Renforcer la protection du vivant, cela se traduit également par une meilleure prise en compte du bien-être animal. Le projet de loi étend ainsi aux associations de protection des animaux la possibilité de se constituer partie civile à un procès pour des délits relevant du code rural et de la pêche maritime. Cette valorisation du rôle des associations s'accompagne de la création d'un nouveau délit visant à réprimer les mauvais traitements envers les animaux commis dans les transports et dans les abattoirs.
Renforcer la protection du vivant, cela passe aussi par une réduction drastique de l'utilisation de produits phytopharmaceutiques. La séparation des activités de conseil et de vente de ces produits constitue la pierre angulaire de ce dispositif et s'inscrit en cohérence avec le droit européen dans ce domaine.
Ce projet de loi est fidèle à l'esprit de la majorité parce que c'est un projet pragmatique pour réconcilier les différents maillons de la filière tout en protégeant les plus faibles, qui sont les producteurs. C'est aussi un projet de loi pragmatique car il vise à réconcilier les pratiques agricoles et le respect de l'environnement.
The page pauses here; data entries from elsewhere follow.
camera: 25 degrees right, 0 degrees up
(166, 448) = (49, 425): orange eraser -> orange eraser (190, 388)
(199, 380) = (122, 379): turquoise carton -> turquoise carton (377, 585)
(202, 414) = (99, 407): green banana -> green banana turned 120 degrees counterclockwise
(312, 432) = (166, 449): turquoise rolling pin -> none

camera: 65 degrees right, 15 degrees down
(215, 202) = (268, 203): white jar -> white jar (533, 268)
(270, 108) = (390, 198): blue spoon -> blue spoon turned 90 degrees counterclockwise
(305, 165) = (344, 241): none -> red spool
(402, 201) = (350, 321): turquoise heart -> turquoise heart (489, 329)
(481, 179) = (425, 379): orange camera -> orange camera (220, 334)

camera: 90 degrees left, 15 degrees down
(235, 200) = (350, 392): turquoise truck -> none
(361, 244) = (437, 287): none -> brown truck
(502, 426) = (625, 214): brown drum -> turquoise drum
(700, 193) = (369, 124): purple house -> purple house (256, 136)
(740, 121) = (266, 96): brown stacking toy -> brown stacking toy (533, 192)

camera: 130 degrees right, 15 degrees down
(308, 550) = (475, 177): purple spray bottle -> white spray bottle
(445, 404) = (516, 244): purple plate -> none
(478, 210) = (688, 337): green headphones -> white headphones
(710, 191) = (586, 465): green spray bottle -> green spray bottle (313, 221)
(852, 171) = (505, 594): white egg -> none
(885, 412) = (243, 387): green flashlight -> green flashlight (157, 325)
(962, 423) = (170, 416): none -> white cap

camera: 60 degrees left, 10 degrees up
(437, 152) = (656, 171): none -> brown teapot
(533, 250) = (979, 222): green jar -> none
Les Français sont fiers de leurs agriculteurs ; la qualité de notre production et de notre alimentation est enviée dans de nombreux pays. Transformons l'essai en inscrivant dans la loi des mesures concrètes pour améliorer la qualité de notre alimentation afin qu'elle soit encore davantage respectueuse du travail des agriculteurs et de l'environnement.
Ce projet de loi est un projet collectif, directement issu des États généraux de l'agriculture et de l'alimentation, et qui engage tous les maillons de la chaîne alimentaire.
C'est un pacte de confiance fondé sur une responsabilité partagée, de la fourche à la fourchette, avec des agriculteurs qui se regroupent en organisations de producteurs pour peser face à la grande distribution, des consommateurs qui deviennent des « consom'acteurs » et traduisent leurs attentes dans leur acte d'achat et des enseignes de la grande distribution qui s'engagent à mieux rémunérer les agriculteurs.
Ce pacte de confiance, c'est à nous, législateurs, de le construire. Les attentes sont grandes parmi les acteurs du monde agricole et agroalimentaire. C'est notre responsabilité de députés et de citoyens de ne pas les décevoir.